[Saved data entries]
============================================================

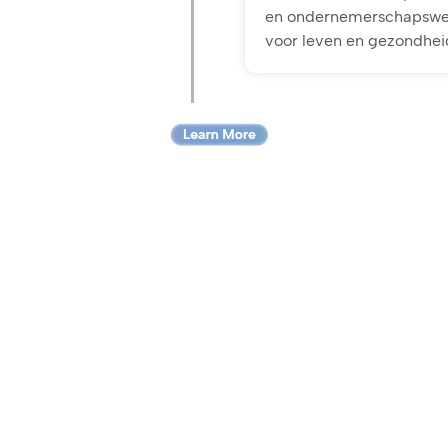
en ondernemerschapswedst
voor leven en gezondhei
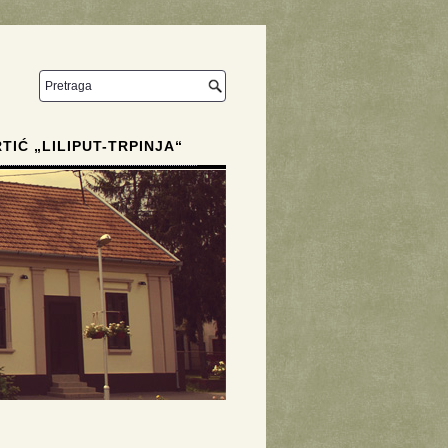
RTIĆ „LILIPUT-TRPINJA“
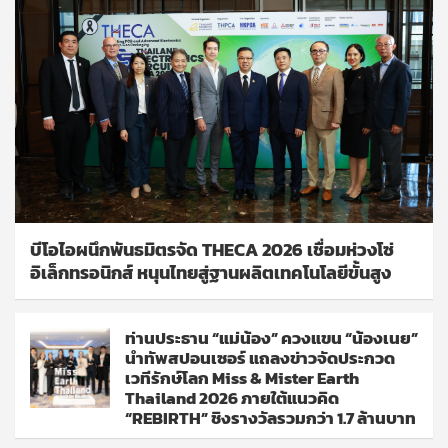
บีโอไอผนึกพันธมิตรจัด THECA 2026 เชื่อมห่วงโซ่
อิเล็กทรอนิกส์ หนุนไทยสู่ฐานผลิตเทคโนโลยีขั้นสูง
ท่านประธาน “แม่น้อง” ควงแขน “น้องเนย”
นำทัพสปอนเซอร์ แถลงข่าวจัดประกวด
เวทีรักษ์โลก Miss & Mister Earth
Thailand 2026 ภายใต้แนวคิด
“REBIRTH” ชิงรางวัลรวมกว่า 1.7 ล้านบาท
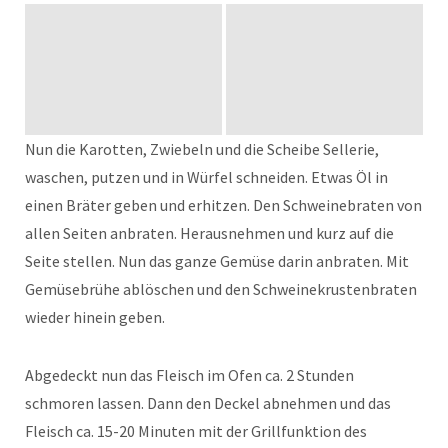
Nun die Karotten, Zwiebeln und die Scheibe Sellerie,
waschen, putzen und in Würfel schneiden. Etwas Öl in
einen Bräter geben und erhitzen. Den Schweinebraten von
allen Seiten anbraten. Herausnehmen und kurz auf die
Seite stellen. Nun das ganze Gemüse darin anbraten. Mit
Gemüsebrühe ablöschen und den Schweinekrustenbraten
wieder hinein geben.
Abgedeckt nun das Fleisch im Ofen ca. 2 Stunden
schmoren lassen. Dann den Deckel abnehmen und das
Fleisch ca. 15-20 Minuten mit der Grillfunktion des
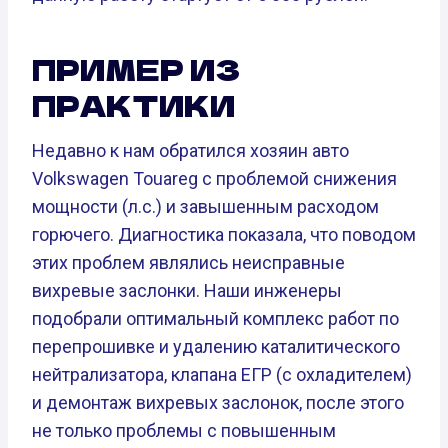
ПРИМЕР ИЗ
ПРАКТИКИ
Недавно к нам обратился хозяин авто
Volkswagen Touareg с проблемой снижения
мощности (л.с.) и завышенным расходом
горючего. Диагностика показала, что поводом
этих проблем являлись неисправные
вихревые заслонки. Наши инженеры
подобрали оптимальный комплекс работ по
перепрошивке и удалению каталитического
нейтрализатора, клапана ЕГР (с охладителем)
и демонтаж вихревых заслонок, после этого
не только проблемы с повышенным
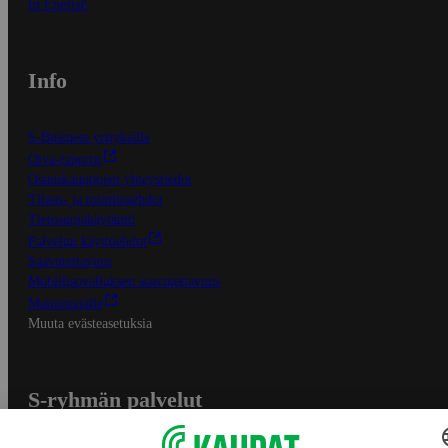
In English
Info
S-Business yrityksille
Oiva-raportit
Osuuskauppojen yhteystiedot
Tilaus- ja toimitusehdot
Tietosuojakäytäntö
Palvelun käyttöehdot
Saavutettavuus
Mobiilisovelluksen saavutettavuus
Mainostajalle
Muuta evästeasetuksia
S-ryhmän palvelut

============================================================

■ **ASSIGNED TASK**: Look through the entries and find each line that has the string "anbraten". Copy those lines.

■ **OUTPUT OF THE TASK**:
allen Seiten anbraten. Herausnehmen und kurz auf die
Seite stellen. Nun das ganze Gemüse darin anbraten. Mit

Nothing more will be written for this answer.